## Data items
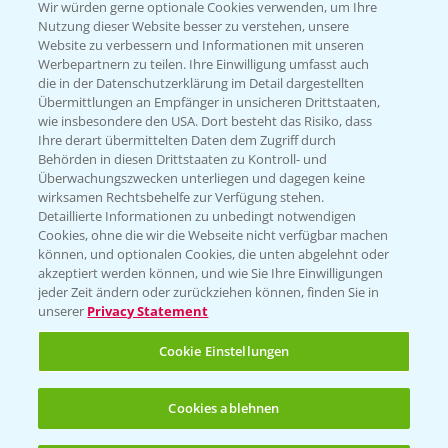
T.
+49 (0)174 346 564 1
Wir würden gerne optionale Cookies verwenden, um Ihre
Nutzung dieser Website besser zu verstehen, unsere
Website zu verbessern und Informationen mit unseren
KONTAKT
Werbepartnern zu teilen. Ihre Einwilligung umfasst auch
die in der Datenschutzerklärung im Detail dargestellten
Übermittlungen an Empfänger in unsicheren Drittstaaten,
Hilfe in Notfällen
wie insbesondere den USA. Dort besteht das Risiko, dass
Ihre derart übermittelten Daten dem Zugriff durch
T.
+49 (0)214/30-20220
Behörden in diesen Drittstaaten zu Kontroll- und
Überwachungszwecken unterliegen und dagegen keine
wirksamen Rechtsbehelfe zur Verfügung stehen.
Detaillierte Informationen zu unbedingt notwendigen
Cookies, ohne die wir die Webseite nicht verfügbar machen
können, und optionalen Cookies, die unten abgelehnt oder
akzeptiert werden können, und wie Sie Ihre Einwilligungen
jeder Zeit ändern oder zurückziehen können, finden Sie in
Folgen Sie uns
unserer
Privacy Statement
Cookie Einstellungen
Cookies ablehnen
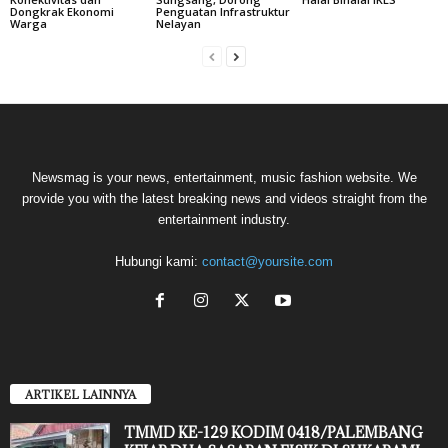
Dongkrak Ekonomi
Penguatan Infrastruktur
Warga
Nelayan
Newsmag is your news, entertainment, music fashion website. We
provide you with the latest breaking news and videos straight from the
entertainment industry.
Hubungi kami:
contact@yoursite.com
ARTIKEL LAINNYA
TMMD KE-129 KODIM 0418/PALEMBANG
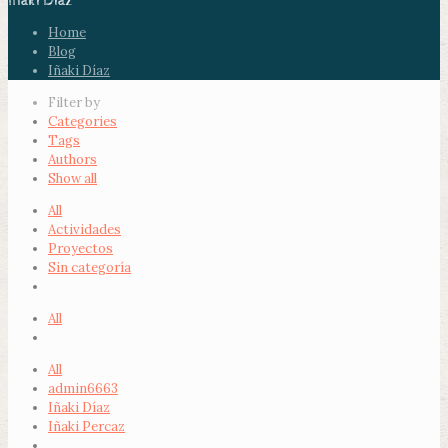
Iñaki Díaz
Home
Blog
Iñaki Díaz
Filter by
Categories
Tags
Authors
Show all
All
Actividades
Proyectos
Sin categoría
All
All
admin6663
Iñaki Díaz
Iñaki Percaz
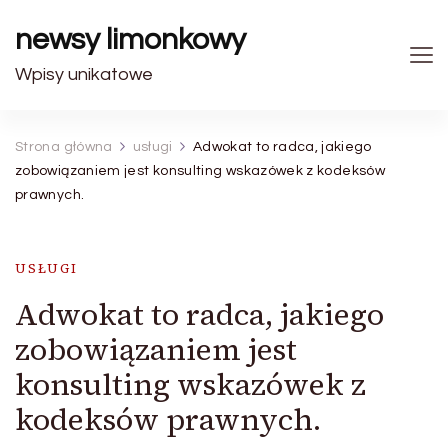
newsy limonkowy
Wpisy unikatowe
Strona główna
usługi
Adwokat to radca, jakiego
zobowiązaniem jest konsulting wskazówek z kodeksów
prawnych.
USŁUGI
Adwokat to radca, jakiego
zobowiązaniem jest
konsulting wskazówek z
kodeksów prawnych.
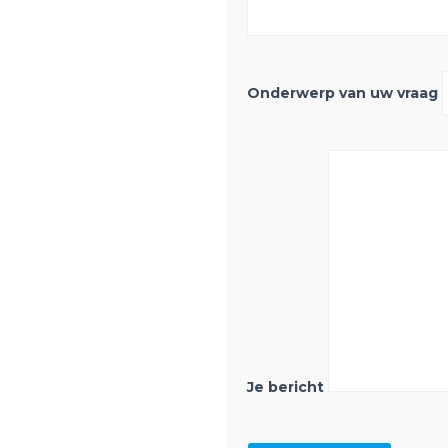
Onderwerp van uw vraag
Je bericht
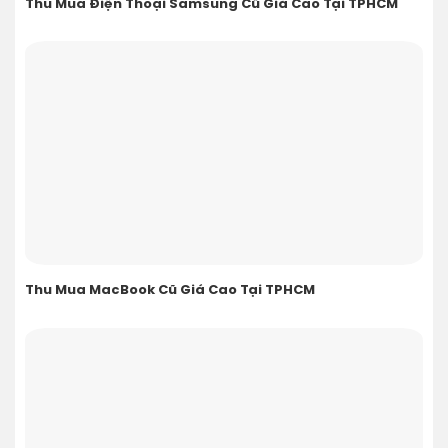
Thu Mua Điện Thoại Samsung Cũ Giá Cao Tại TPHCM
Thu Mua MacBook Cũ Giá Cao Tại TPHCM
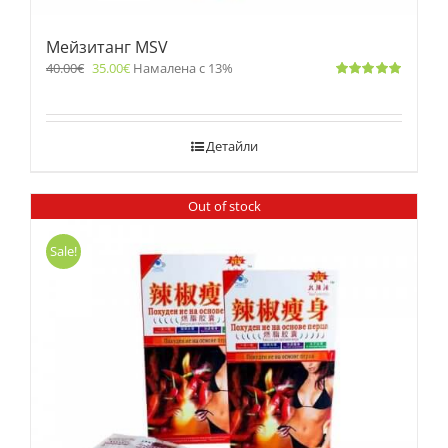
Мейзитанг MSV
40.00
€
35.00
€
Намалена с 13%
Оценено
с
5.00
от 5
Детайли
Out of stock
Sale!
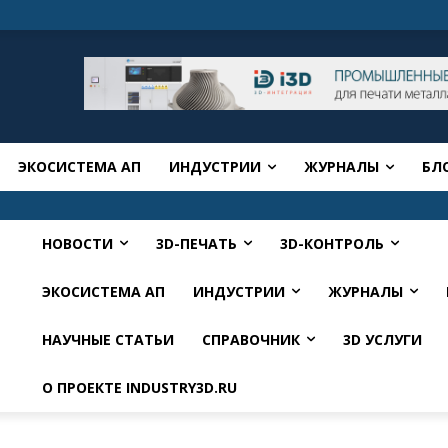
ЭКОСИСТЕМА АП
ИНДУСТРИИ
ЖУРНАЛЫ
БЛ
НОВОСТИ
3D-ПЕЧАТЬ
3D-КОНТРОЛЬ
ЭКОСИСТЕМА АП
ИНДУСТРИИ
ЖУРНАЛЫ
НАУЧНЫЕ СТАТЬИ
СПРАВОЧНИК
3D УСЛУГИ
О ПРОЕКТЕ INDUSTRY3D.RU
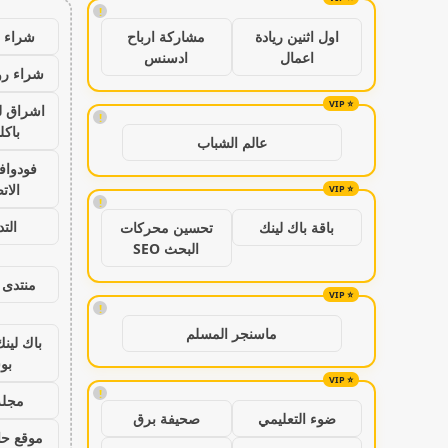
!
شراء ب
اول اثنين ريادة
مشاركة ارباح
اعمال
ادسنس
شراء رو
اشراق ل
!
باكل
عالم الشباب
فودواف
الات
!
الت
باقة باك لينك
تحسين محركات
البحث SEO
منتدى 
!
ماسنجر المسلم
باك لين
بو
!
مجلة
ضوء التعليمي
صحيفة برق
موقع حال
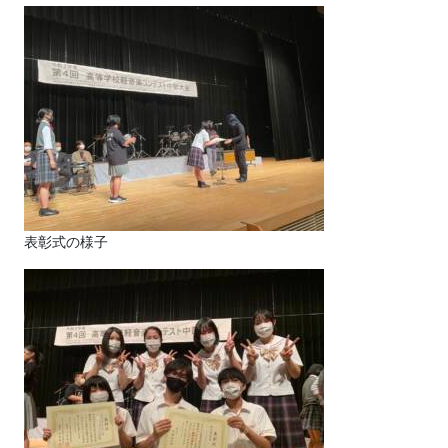
表彰式の様子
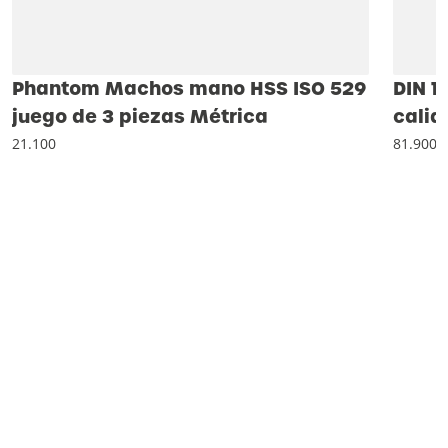
Phantom Machos mano HSS ISO 529
DIN 1
juego de 3 piezas Métrica
calid
21.100
81.900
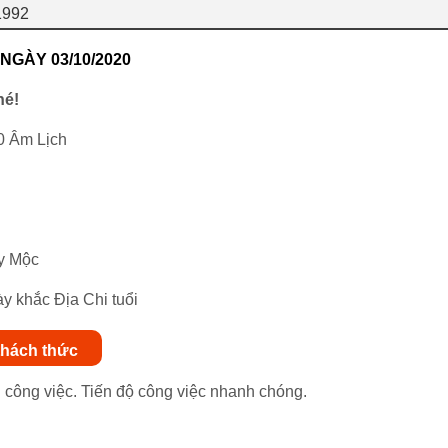
1992
NGÀY 03/10/2020
hé!
0 Âm Lịch
y Mộc
y khắc Địa Chi tuổi
 thách thức
g công việc. Tiến độ công việc nhanh chóng.
.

## Task
Please switch "Out of stock" to "Available" in the text of all the items above, keeping everything else the same. Leave the pictures out of your answer.

## Task solution
T.
+49 (0)174 346 564 1
Wir würden gerne optionale Cookies verwenden, um Ihre
Nutzung dieser Website besser zu verstehen, unsere
Website zu verbessern und Informationen mit unseren
KONTAKT
Werbepartnern zu teilen. Ihre Einwilligung umfasst auch
die in der Datenschutzerklärung im Detail dargestellten
Übermittlungen an Empfänger in unsicheren Drittstaaten,
Hilfe in Notfällen
wie insbesondere den USA. Dort besteht das Risiko, dass
Ihre derart übermittelten Daten dem Zugriff durch
T.
+49 (0)214/30-20220
Behörden in diesen Drittstaaten zu Kontroll- und
Überwachungszwecken unterliegen und dagegen keine
wirksamen Rechtsbehelfe zur Verfügung stehen.
Detaillierte Informationen zu unbedingt notwendigen
Cookies, ohne die wir die Webseite nicht verfügbar machen
können, und optionalen Cookies, die unten abgelehnt oder
akzeptiert werden können, und wie Sie Ihre Einwilligungen
jeder Zeit ändern oder zurückziehen können, finden Sie in
Folgen Sie uns
unserer
Privacy Statement
Cookie Einstellungen
Cookies ablehnen
Dongkrak Ekonomi
Penguatan Infrastruktur
Warga
Nelayan
Newsmag is your news, entertainment, music fashion website. We
provide you with the latest breaking news and videos straight from the
entertainment industry.
Hubungi kami:
contact@yoursite.com
ARTIKEL LAINNYA
TMMD KE-129 KODIM 0418/PALEMBANG
Iñaki Díaz
Home
Blog
Iñaki Díaz
Filter by
Categories
Tags
Authors
Show all
All
Actividades
Proyectos
Sin categoría
All
All
admin6663
Iñaki Díaz
Iñaki Percaz
newsy limonkowy
Wpisy unikatowe
Strona główna
usługi
Adwokat to radca, jakiego
zobowiązaniem jest konsulting wskazówek z kodeksów
prawnych.
USŁUGI
Adwokat to radca, jakiego
zobowiązaniem jest
konsulting wskazówek z
kodeksów prawnych.
Onderwerp van uw vraag
Je bericht
Thu Mua Điện Thoại Samsung Cũ Giá Cao Tại TPHCM
Thu Mua MacBook Cũ Giá Cao Tại TPHCM
Мейзитанг MSV
40.00
€
35.00
€
Намалена с 13%
Оценено
с
5.00
от 5
Детайли
Available
Sale!
ЭКОСИСТЕМА АП
ИНДУСТРИИ
ЖУРНАЛЫ
БЛ
НОВОСТИ
3D-ПЕЧАТЬ
3D-КОНТРОЛЬ
ЭКОСИСТЕМА АП
ИНДУСТРИИ
ЖУРНАЛЫ
НАУЧНЫЕ СТАТЬИ
СПРАВОЧНИК
3D УСЛУГИ
О ПРОЕКТЕ INDUSTRY3D.RU
!
شراء ب
اول اثنين ريادة
مشاركة ارباح
اعمال
ادسنس
شراء رو
اشراق ل
!
باكل
عالم الشباب
فودواف
الات
!
الت
باقة باك لينك
تحسين محركات
البحث SEO
منتدى 
!
ماسنجر المسلم
باك لين
بو
!
مجلة
ضوء التعليمي
صحيفة برق
موقع حال
表彰式の様子
Phantom Machos mano HSS ISO 529
DIN 1
juego de 3 piezas Métrica
calid
21.100
81.900
1992
NGÀY 03/10/2020
hé!
0 Âm Lịch
y Mộc
y khắc Địa Chi tuổi
 thách thức
g công việc. Tiến độ công việc nhanh chóng.
.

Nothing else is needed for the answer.